On top of that, not all people take the time they have. Project: Time Off, a research group sponsored by the U.S. Travel Association, found that 42 percent of employees finish the year with unused vacation time, and that the number of days that they leave on the table is increasing. One of the culprits is management, they found. Although 93 percent of managers say that time off is important, 59 percent have unused vacation time. Furthermore, 68 percent of non-managers say that they hear negative or mixed messages about vacations and are sometimes told straight up, “no”.
This creates an interesting situation for companies. If employees are not taking vacation time, an organization may be able to increase employee satisfaction without increasing benefits simply by encouraging people to take their time (and discouraging managers from making cracks about people who take time off or calling sick employees at home to make sure they are “really” sick.) Managers concerned about departmental workload can try steering employees to take time off in slower seasons as a way to get them to use their benefits with minimal disruption.

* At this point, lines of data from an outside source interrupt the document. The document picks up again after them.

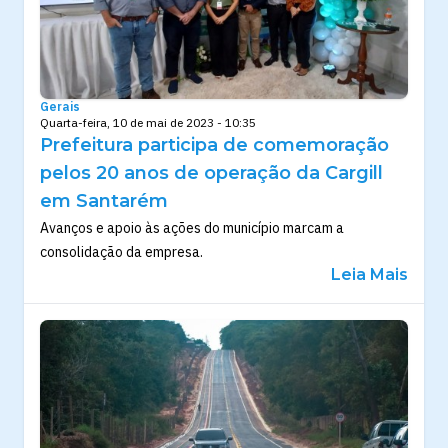
Gerais
Quarta-feira, 10 de mai de 2023 - 10:35
Prefeitura participa de comemoração
pelos 20 anos de operação da Cargill
em Santarém
Avanços e apoio às ações do município marcam a
consolidação da empresa.
Leia Mais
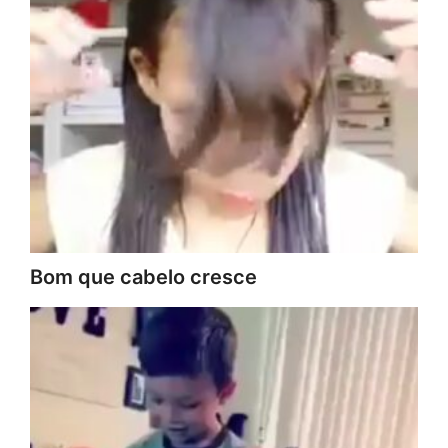
Bom que cabelo cresce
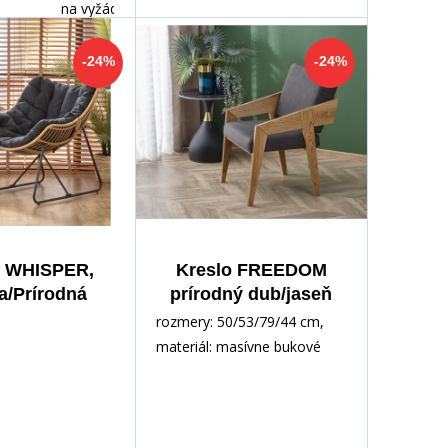
na vyžádání
-24%
-24%
o WHISPER,
Kreslo FREEDOM
a/Prírodná
prírodný dub/jaseň
rozmery: 50/53/79/44 cm,
materiál: masívne bukové
drevo / látka - zamat, farba:
prírodný dub / sivá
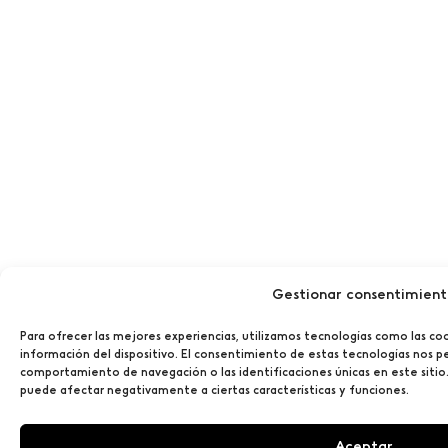
Gestionar consentimien
Para ofrecer las mejores experiencias, utilizamos tecnologías como las co
información del dispositivo. El consentimiento de estas tecnologías nos p
comportamiento de navegación o las identificaciones únicas en este sitio.
puede afectar negativamente a ciertas características y funciones.
Aceptar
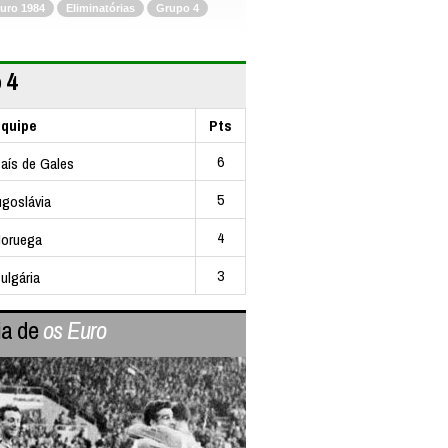
uro 1984
Eliminatórias
Grupo 4
 4
quipe
Pts
6
aís de Gales
5
ugoslávia
4
oruega
3
ulgária
ia de
os Euro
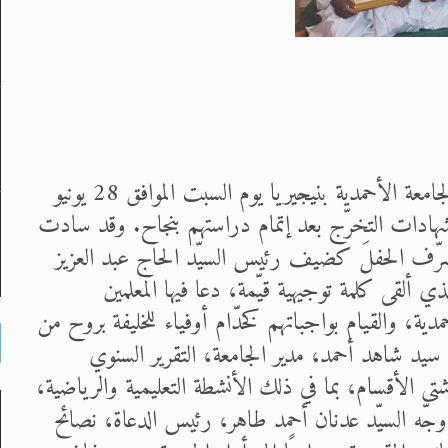
بفضل الله تعالى، نُظّم حفل توزيع الشهادات في الجامعة الأحمدية بنيجيريا يوم السبت الموافق 28 يونيو
رم الجامعة، حيث نال 14 معلّمًا شهادات التخرّج بعد إتمام دراستهم بنجاح. وقد سادت
رّف الحفلَ كضيف رئيس السيّد الحاج عبد العزيز
لذي ألقى كلمة توجيهية قيّمة، دعا فيها المعلمين
دية، والقيام بواجباتهم كخدّام أوفياء للخليفة بروح من
سيد شاهد أحمد، مدير الجامعة، التقرير السنوي
ى الأقسام، بما في ذلك الأنشطة التعليمية والرياضية،
وجّه السيّد عدنان أحمد طاهر، رئيس الدعاة، نصائح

Vacation time leaves employees refreshed, and it is also an important component of internal controls – which is why the Federal Deposit Insurance Corporation expects banks to give employees an uninterrupted two-week vacation.
Some employers have set a policy of “unlimited” time. Employees can take as much time as they want off as long as the work gets done. Because there is no specific grant of time, there is no time to accumulate, and thus, no payout when an employee leaves. The success of this depends greatly on the amount of trust between workers and managers. If your office already has a problem with people not taking vacation, an unlimited policy may create more problems.
Many offices have combined vacation time with sick leave into a paid time off program. There are state and local laws that may complicate this; many communities are adding mandatory sick leave programs to protect public health, but that may interfere with your attempts to change policies. Five states and several municipalities have passed laws mandating sick leave, and more laws like this are in the works.
Ultimately, vacation time is part of a package of employee benefits, and the decision of how much time to give is in part a function of the market for employees. The tighter the market, the richer the benefits you need to offer. If your employees aren’t taking the time they have now, though, encouraging them to do so is a way to increase job satisfaction without increasing benefits packages.